To-do item: Using the records that appear below, write out exactly the lines from the one with "side table: present" through the one with "mixing bowl: present", keeping both end lines.

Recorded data
:::::

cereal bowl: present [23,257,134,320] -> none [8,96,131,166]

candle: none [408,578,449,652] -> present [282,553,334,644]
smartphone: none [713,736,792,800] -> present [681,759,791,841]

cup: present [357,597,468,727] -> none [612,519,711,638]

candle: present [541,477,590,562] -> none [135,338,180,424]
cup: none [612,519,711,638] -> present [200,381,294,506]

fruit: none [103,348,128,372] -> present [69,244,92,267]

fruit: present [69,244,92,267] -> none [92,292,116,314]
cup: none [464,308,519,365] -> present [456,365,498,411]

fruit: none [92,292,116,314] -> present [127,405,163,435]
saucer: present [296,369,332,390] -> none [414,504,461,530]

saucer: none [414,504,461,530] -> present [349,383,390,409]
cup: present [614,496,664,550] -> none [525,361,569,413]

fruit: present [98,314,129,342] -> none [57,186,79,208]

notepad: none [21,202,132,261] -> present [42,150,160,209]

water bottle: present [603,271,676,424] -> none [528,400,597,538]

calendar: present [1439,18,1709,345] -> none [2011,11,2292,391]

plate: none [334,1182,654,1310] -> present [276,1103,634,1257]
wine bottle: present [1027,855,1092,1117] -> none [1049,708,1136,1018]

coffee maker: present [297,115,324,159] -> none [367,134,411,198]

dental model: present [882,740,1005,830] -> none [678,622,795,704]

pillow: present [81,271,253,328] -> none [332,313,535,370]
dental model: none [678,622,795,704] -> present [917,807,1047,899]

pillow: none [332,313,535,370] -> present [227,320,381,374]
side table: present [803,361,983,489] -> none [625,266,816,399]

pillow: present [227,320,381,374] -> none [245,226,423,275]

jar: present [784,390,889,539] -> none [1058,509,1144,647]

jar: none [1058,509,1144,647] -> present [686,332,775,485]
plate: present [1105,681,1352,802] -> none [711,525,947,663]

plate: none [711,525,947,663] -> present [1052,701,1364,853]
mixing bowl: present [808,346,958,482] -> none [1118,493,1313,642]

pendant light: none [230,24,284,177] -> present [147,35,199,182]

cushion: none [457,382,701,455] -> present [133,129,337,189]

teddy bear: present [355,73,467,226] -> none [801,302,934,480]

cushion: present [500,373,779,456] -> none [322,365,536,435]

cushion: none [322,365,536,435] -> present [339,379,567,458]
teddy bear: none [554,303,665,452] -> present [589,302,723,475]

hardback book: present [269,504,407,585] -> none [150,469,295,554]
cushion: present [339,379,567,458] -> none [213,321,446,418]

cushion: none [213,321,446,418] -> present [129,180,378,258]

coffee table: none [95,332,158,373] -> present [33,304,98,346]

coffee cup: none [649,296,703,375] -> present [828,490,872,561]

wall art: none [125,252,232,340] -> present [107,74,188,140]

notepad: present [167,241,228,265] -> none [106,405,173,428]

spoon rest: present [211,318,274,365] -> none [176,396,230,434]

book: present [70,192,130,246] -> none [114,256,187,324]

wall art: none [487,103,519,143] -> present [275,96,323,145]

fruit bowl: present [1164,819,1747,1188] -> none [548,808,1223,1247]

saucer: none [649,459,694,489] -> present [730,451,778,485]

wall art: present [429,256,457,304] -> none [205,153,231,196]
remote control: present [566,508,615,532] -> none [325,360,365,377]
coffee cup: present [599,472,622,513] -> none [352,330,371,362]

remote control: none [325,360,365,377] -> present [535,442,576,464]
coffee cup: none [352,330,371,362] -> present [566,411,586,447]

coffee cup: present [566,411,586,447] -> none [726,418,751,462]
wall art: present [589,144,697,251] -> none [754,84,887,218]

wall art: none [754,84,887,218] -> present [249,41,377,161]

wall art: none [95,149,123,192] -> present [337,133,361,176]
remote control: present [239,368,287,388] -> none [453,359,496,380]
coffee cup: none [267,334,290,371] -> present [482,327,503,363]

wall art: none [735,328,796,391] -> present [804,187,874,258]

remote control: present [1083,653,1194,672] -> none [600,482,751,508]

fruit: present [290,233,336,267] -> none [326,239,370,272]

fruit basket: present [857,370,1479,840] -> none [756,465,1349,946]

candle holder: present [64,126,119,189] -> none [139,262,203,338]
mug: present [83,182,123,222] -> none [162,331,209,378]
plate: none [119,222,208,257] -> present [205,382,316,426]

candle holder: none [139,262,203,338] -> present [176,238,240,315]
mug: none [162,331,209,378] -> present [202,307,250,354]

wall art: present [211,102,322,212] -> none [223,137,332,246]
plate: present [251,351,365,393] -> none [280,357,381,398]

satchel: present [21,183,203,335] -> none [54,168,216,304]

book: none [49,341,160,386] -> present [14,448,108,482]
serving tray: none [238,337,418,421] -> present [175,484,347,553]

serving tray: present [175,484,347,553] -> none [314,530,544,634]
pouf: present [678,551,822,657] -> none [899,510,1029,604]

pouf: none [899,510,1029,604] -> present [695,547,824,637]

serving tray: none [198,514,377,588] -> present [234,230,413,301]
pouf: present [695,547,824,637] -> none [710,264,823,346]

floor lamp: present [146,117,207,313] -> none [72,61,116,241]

:::::

Answer to the problem:
side table: present [803,361,983,489] -> none [625,266,816,399]

pillow: present [227,320,381,374] -> none [245,226,423,275]

jar: present [784,390,889,539] -> none [1058,509,1144,647]

jar: none [1058,509,1144,647] -> present [686,332,775,485]
plate: present [1105,681,1352,802] -> none [711,525,947,663]

plate: none [711,525,947,663] -> present [1052,701,1364,853]
mixing bowl: present [808,346,958,482] -> none [1118,493,1313,642]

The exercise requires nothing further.